╭─ Extrait fourni

Je fais un stop au retour au "Angkor National Museum", flambant neuf, dont les explications en multi-média complètent utilement celles que j'ai reçues hier.

Je termine ma visite de Siem Reap par un tour au Old Market. C'est en fait une sorte de Souk asiatique, avec beaucoup d'articles pour touristes. La partie alimentaire est plus intéressante. Les poissons et gambas y sont vendus dans des conditions d'hygiène ... incompatibles avec un estomac occidental. Entassés dans une cuvette a la propreté douteuse, les poissons plus morts que vifs marinent dans un peu d'eau brunatre. Un bloc de glace est vaguement posé au milieu, histoire de  sauver les apparences.
Plus loin, une femme écaille au couteau un poisson qui gigote encore. Sa voisine le débite en morceaux et les pose sur une toile cirée a même le sol, indifférente aux mouches qui s'agglutinent sur la carcasse.

╰─

_Travail demandé_
Répondez aux questions suivantes à partir du récit de visite de Siem Reap.
(a) Dans quel musée le récit fait-il un arrêt au retour ?
(b) Qu'est-ce qui est posé au milieu de la cuvette où se trouvent les poissons ?
(c) Sur quoi la voisine pose-t-elle les morceaux de poisson qu'elle débite ?

╭─ Listing

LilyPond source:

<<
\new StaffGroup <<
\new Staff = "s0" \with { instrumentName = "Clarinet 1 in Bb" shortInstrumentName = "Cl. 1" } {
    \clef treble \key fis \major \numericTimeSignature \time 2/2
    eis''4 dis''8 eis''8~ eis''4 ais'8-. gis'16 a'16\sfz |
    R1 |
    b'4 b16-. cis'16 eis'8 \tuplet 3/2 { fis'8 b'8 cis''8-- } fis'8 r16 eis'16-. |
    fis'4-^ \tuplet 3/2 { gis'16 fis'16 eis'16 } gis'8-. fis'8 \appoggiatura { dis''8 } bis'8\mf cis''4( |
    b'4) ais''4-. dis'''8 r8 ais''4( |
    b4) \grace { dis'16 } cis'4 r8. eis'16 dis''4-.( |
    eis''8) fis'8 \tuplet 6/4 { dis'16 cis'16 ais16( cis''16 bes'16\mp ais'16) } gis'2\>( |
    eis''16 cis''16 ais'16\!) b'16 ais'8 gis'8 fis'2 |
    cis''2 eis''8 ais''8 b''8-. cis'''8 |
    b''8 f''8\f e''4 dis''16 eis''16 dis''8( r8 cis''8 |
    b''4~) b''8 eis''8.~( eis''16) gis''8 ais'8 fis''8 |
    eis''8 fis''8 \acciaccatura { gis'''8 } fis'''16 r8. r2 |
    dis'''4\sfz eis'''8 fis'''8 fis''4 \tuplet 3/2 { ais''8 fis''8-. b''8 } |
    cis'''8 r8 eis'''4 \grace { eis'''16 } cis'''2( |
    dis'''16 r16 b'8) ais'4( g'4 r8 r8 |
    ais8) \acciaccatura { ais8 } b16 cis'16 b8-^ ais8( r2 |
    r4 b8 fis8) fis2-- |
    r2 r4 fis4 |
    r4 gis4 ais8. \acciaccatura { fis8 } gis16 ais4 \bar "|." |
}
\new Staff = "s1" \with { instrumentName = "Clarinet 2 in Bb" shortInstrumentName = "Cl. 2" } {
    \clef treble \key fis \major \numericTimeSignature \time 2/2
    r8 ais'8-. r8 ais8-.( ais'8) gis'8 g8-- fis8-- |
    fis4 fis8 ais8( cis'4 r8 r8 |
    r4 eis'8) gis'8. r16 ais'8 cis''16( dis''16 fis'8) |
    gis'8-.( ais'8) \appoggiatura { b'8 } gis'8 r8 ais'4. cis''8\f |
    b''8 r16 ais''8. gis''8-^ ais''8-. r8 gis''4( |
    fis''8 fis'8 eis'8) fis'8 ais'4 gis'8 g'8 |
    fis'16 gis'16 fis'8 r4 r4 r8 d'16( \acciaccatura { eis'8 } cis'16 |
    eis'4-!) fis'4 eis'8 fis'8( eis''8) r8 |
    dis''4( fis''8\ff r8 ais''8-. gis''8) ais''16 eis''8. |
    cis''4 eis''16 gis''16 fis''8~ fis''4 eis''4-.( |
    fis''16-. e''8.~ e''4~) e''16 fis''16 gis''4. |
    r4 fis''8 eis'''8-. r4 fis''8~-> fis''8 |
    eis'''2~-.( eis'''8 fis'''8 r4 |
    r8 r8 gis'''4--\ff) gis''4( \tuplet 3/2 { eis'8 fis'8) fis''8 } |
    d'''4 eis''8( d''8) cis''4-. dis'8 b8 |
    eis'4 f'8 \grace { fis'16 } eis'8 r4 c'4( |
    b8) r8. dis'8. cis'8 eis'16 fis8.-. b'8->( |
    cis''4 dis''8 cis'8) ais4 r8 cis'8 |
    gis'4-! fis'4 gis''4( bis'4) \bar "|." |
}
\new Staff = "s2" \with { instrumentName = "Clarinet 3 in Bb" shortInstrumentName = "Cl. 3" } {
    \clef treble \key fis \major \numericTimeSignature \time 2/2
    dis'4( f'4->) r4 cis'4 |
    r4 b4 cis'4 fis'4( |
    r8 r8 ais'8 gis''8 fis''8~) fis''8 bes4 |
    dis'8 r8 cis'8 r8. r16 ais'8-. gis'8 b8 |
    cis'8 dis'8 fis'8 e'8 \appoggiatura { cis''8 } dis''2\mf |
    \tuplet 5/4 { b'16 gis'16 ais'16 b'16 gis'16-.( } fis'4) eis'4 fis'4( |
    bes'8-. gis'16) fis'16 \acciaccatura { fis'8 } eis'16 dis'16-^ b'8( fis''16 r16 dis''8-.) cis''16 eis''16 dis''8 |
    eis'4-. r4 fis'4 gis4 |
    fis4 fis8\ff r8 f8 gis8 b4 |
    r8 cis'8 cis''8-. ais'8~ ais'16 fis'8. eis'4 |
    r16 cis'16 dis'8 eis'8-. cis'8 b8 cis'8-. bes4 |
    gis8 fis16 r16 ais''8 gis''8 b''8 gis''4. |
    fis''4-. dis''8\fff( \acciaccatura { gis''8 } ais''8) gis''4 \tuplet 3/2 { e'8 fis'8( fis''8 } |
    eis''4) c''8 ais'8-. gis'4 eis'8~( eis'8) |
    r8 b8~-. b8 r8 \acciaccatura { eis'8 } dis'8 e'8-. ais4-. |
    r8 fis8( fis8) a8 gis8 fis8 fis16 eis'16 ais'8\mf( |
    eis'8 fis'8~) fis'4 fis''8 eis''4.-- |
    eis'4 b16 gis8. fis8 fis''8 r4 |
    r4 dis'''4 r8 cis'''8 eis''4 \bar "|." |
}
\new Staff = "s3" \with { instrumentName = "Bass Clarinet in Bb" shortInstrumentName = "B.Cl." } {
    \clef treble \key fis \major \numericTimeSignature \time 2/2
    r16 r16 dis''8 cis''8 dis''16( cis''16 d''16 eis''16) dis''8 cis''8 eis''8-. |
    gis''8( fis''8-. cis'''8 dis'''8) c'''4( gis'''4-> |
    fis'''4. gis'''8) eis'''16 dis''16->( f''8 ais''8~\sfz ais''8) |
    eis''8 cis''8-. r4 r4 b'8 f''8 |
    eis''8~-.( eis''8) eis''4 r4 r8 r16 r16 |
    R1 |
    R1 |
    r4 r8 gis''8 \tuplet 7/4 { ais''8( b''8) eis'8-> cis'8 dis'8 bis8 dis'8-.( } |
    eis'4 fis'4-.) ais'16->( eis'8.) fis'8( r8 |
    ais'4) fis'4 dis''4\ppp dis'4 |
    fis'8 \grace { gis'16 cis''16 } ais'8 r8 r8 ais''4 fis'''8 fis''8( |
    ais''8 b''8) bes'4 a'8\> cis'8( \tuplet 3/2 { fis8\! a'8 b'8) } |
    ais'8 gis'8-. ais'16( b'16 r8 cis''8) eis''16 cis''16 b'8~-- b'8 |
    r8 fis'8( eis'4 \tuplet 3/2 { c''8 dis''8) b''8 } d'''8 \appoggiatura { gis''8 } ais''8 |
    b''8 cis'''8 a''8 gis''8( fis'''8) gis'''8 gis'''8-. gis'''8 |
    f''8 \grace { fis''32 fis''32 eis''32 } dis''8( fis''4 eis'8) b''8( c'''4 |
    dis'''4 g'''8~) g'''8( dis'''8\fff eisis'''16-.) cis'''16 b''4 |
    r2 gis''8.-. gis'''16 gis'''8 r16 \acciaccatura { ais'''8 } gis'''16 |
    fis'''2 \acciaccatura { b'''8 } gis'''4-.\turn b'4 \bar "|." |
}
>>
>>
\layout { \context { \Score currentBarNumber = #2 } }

╰─

_Réponse rédigée_
(a) À l'« Angkor National Museum ».
(b) Un bloc de glace.
(c) Sur une toile cirée, à même le sol.